Il lui ressemble encore par la pureté et la continuité de ses intentions morales. « Sir Walter, lui disait M. Laidlaw, auquel il dictait Ivanhoe, je ne puis m’empêcher de vous dire que vous faites un bien immense par ces récits si attrayans et si nobles, car les jeunes gens et les jeunes personnes ne voudront plus jeter les yeux sur les drogues littéraires qu’on leur fournissait dans les cabinets de lecture[1]. » Et les yeux de Walter Scott se remplirent de larmes. À son lit de mort, il dit à son gendre : « Lockhart, je n’ai plus qu’une minute peut-être à vous parler. Mon ami, soyez un homme de bien ; soyez vertueux, soyez religieux, soyez un homme de bien. Aucune autre chose ne vous donnera de consolation quand vous serez où j’en suis. » Ce fut là presque sa dernière parole. Par cette honnêteté foncière et par cette large humanité, il s’est trouvé l’Homère de la bourgeoisie moderne. Autour de lui et après lui, le roman de mœurs, dégagé du roman historique, a fourni une littérature entière et gardé les caractères qu’il lui avait imprimés. Miss Austen, miss Brontë, mistress Gaskell, mistress Elliot, Bulwer, Thackeray, Dickens et tant d’autres peignent surtout ou peignent uniquement, comme lui, la vie contemporaine, telle qu’elle est, sans embellissemens, à tous les étages, souvent dans le peuple, plus souvent encore dans la classe moyenne.
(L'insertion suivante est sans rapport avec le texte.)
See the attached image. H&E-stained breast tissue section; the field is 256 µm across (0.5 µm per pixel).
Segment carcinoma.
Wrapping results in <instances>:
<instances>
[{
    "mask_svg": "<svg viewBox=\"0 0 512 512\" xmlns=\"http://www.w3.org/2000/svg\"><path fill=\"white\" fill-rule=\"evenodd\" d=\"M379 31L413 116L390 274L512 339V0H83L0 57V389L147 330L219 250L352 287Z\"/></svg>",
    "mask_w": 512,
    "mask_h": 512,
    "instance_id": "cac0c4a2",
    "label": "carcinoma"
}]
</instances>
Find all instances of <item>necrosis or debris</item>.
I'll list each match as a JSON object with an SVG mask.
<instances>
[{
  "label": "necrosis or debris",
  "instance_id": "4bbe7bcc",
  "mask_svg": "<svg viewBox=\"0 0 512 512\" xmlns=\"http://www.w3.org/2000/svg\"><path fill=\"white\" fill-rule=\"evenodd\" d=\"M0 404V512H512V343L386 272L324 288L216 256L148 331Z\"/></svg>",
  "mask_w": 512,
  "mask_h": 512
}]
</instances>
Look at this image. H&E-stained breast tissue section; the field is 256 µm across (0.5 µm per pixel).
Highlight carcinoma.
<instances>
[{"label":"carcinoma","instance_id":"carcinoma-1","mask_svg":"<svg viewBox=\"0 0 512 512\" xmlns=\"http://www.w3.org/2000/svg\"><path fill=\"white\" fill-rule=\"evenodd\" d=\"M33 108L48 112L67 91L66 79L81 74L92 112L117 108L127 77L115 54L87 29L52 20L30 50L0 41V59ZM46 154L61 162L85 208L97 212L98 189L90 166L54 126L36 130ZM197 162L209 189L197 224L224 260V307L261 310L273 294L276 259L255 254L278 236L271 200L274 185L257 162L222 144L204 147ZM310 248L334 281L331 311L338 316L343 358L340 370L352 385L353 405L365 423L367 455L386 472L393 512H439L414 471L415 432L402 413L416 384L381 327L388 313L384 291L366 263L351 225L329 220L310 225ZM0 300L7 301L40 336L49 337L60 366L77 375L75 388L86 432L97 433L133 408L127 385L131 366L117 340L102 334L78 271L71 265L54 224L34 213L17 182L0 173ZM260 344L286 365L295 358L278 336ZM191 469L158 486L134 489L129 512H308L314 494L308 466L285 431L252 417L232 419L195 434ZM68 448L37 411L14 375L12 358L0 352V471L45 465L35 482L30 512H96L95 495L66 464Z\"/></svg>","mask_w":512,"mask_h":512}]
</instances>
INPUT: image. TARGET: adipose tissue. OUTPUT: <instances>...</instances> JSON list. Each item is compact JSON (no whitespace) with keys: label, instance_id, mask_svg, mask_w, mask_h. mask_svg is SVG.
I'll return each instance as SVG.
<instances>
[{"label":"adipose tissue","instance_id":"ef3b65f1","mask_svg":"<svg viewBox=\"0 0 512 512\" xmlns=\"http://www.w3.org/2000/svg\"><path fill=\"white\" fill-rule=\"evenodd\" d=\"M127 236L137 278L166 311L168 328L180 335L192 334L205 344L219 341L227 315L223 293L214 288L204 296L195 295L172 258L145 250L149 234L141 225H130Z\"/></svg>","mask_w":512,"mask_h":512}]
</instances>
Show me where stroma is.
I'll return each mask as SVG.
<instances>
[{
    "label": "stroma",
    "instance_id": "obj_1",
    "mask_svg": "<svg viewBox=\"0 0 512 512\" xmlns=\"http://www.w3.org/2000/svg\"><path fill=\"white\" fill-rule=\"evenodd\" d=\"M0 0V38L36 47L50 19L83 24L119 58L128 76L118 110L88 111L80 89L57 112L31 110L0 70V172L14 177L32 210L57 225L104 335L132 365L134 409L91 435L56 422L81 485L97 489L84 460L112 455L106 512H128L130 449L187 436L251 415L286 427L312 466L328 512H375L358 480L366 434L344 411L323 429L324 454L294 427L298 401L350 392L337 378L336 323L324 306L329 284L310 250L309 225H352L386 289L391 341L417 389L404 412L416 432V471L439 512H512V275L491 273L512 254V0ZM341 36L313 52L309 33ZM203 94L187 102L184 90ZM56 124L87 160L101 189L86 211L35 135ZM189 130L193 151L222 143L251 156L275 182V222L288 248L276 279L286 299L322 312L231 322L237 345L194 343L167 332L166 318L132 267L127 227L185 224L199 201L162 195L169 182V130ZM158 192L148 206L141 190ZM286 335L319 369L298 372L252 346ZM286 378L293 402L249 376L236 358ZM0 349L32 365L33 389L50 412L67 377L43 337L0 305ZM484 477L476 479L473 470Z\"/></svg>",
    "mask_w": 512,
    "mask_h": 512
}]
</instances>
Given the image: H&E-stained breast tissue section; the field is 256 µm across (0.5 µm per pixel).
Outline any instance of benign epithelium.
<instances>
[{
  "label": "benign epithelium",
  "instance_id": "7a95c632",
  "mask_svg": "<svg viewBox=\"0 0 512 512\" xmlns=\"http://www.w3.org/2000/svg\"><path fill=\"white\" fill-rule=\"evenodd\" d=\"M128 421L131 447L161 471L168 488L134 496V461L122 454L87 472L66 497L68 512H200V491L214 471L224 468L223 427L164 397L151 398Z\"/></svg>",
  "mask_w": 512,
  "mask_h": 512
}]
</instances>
Et les causes qui ont fait avorter chez lui et ailleurs le roman historique ont fait réussir chez lui et les autres le roman de mœurs. Ils s’étaient trouvés copistes trop minutieux et moralistes trop décidés, incapables des grandes divinations et des larges sympathies qui ouvrent l’histoire ; leur imagination

  1. Circulating libraries. (Je traduis par un équivalent.)